Nonlinear least squares resolution matrix

Question

For a linear least squares problem, it is possible to define a resolution matrix, relating the estimated model parameters to the true model parameters. If we are solving a regularized problem, $$ \min_x || y - A x ||^2 + x^T \Lambda x $$ then $$ x_{est} = (A^TA + \Lambda)^{-1} A^T y $$ and if we assume that $y = A x_{true}$, then we have $$ x_{est} = R x_{true} $$ with the resolution matrix $R = (A^TA + \Lambda)^{-1} A^TA$. Resolution matrices are often used to study biases introduced into least squares by a priori regularization (the $\Lambda$ matrix).

However, what about nonlinear least squares? Is it possible to define an analogous resolution operator to study this? Here we have a residual vector $$ r = y - f(x) $$ where $f(x)$ is a nonlinear function of $x$. We can assume (as in the linear case) that $y = f(x_{true})$, but we cannot write down a closed form expression for $x_{est}$, nor can we write $f(x) = Ax$ for some matrix $A$.

Does anyone know what can be done here? I have not had luck finding literature on this topic.

Answer 1

If you assume that the difference $x_{est}-x_{true}$ is small, then you can do a Taylor expansion and everything becomes linear again with $A=\nabla f$.

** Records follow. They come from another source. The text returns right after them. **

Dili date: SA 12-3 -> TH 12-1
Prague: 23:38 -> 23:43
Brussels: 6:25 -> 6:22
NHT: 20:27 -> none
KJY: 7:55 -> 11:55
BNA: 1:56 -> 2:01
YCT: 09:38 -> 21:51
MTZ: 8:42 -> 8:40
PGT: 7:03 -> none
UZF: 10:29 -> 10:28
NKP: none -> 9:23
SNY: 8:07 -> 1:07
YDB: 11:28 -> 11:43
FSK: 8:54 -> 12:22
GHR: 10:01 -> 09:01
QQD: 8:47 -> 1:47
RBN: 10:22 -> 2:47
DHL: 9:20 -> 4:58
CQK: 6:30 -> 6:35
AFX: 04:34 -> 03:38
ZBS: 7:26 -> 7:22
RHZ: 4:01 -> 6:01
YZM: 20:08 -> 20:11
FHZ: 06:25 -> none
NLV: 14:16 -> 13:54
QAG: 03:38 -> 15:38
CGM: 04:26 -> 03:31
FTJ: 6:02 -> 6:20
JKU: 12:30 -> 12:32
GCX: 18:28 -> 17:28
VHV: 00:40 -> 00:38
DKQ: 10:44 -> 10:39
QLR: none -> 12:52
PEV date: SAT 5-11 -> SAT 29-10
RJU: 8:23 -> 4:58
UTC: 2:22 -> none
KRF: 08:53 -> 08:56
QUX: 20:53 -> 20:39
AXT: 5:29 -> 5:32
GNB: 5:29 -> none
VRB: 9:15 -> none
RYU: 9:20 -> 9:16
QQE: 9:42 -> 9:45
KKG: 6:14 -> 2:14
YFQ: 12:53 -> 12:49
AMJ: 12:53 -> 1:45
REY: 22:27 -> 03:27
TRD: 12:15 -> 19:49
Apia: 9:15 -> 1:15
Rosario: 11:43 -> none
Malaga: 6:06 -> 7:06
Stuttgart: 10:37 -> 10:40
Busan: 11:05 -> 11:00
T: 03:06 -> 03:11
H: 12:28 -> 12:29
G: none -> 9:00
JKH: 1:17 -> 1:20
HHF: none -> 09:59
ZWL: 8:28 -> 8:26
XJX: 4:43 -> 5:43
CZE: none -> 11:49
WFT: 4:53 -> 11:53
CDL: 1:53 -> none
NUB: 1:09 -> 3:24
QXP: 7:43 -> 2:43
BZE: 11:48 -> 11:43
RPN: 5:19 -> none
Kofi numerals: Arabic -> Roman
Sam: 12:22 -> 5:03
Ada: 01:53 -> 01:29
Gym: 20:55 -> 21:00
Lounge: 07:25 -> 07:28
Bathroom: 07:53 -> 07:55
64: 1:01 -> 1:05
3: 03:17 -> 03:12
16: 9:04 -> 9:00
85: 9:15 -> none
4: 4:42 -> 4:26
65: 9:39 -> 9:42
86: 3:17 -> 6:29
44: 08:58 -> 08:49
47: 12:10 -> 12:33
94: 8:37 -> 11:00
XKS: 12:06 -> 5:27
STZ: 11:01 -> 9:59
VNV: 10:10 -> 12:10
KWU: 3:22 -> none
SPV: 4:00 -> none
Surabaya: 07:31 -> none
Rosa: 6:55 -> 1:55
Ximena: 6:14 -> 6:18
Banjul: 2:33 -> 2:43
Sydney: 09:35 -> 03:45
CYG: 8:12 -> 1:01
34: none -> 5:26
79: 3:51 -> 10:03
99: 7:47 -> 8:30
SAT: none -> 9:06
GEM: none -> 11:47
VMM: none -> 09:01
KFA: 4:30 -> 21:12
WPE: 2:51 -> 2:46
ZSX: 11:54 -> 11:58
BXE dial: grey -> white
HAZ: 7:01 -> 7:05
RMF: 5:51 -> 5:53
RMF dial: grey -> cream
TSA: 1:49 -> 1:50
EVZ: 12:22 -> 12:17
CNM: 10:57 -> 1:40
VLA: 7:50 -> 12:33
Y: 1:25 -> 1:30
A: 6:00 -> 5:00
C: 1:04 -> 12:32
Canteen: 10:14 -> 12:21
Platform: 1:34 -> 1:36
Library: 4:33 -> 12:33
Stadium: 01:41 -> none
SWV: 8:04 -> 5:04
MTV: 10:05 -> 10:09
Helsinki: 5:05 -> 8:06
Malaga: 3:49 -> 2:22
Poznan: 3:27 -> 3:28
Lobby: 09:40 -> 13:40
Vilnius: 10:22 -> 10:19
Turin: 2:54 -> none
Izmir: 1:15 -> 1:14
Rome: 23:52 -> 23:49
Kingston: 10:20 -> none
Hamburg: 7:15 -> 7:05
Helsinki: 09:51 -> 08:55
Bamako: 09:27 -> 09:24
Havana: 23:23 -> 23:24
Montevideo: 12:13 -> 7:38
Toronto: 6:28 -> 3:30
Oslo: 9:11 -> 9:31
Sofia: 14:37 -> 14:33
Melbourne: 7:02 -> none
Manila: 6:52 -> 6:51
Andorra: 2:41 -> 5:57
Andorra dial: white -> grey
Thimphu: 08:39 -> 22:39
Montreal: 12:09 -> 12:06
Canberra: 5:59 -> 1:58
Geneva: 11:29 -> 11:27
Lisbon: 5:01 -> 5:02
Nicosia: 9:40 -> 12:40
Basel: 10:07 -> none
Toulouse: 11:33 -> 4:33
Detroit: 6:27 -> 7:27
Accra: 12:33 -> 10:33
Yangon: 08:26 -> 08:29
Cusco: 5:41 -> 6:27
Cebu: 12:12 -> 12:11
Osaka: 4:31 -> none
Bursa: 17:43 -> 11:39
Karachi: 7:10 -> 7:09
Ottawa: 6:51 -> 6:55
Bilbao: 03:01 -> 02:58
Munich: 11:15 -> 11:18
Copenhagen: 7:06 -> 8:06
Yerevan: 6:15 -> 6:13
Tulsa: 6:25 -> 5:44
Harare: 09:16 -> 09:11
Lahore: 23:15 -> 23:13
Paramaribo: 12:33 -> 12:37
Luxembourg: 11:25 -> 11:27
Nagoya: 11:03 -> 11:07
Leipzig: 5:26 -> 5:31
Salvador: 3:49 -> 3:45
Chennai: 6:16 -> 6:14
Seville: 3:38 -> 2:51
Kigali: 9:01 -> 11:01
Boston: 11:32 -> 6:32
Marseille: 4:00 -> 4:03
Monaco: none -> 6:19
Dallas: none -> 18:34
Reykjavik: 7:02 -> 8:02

To make this clearer, recall that $y=f(x_{true})$, and so what you are trying to do is solve the problem $$ \min_x || f(x_{true}) - f(x) ||^2 + x^T \Lambda x. $$ If you assume that there is not too much noise in the system, then $f(x_{true}) \approx f(x)$ and consequently we can make a Taylor expansion: $f(x) \approx f(x_{true}) + \nabla f(x_{true})^T(x-x_{true})$. That is, to first order the minimization problem is as follows: $$ \min_x || \nabla f(x_{true})^T(x_{true}-x) ||^2 + x^T \Lambda x. $$ If you denote $A=\nabla f(x_{true})$ and rename $z=Ax_{true}$, then you see the relationship to the original, linear problem you were considering and that the resolution matrix is the same as before if you define $A$ as I have just done.

I'll point out that you might object having to set $A=\nabla f(x_{true})$ because you don't know what $x_{true}$ is, and consequently can't compute $A$. If you don't like that, then you can alternatively do the Taylor expansion the other way around: $f(x_{true}) \approx f(x) + \nabla f(x)^T(x_{true}-x)$. Going through the same formalism as above, you will see that you could just as well have set $A=\nabla f(x_{est})$ -- this is true to the same order in the Taylor expansion.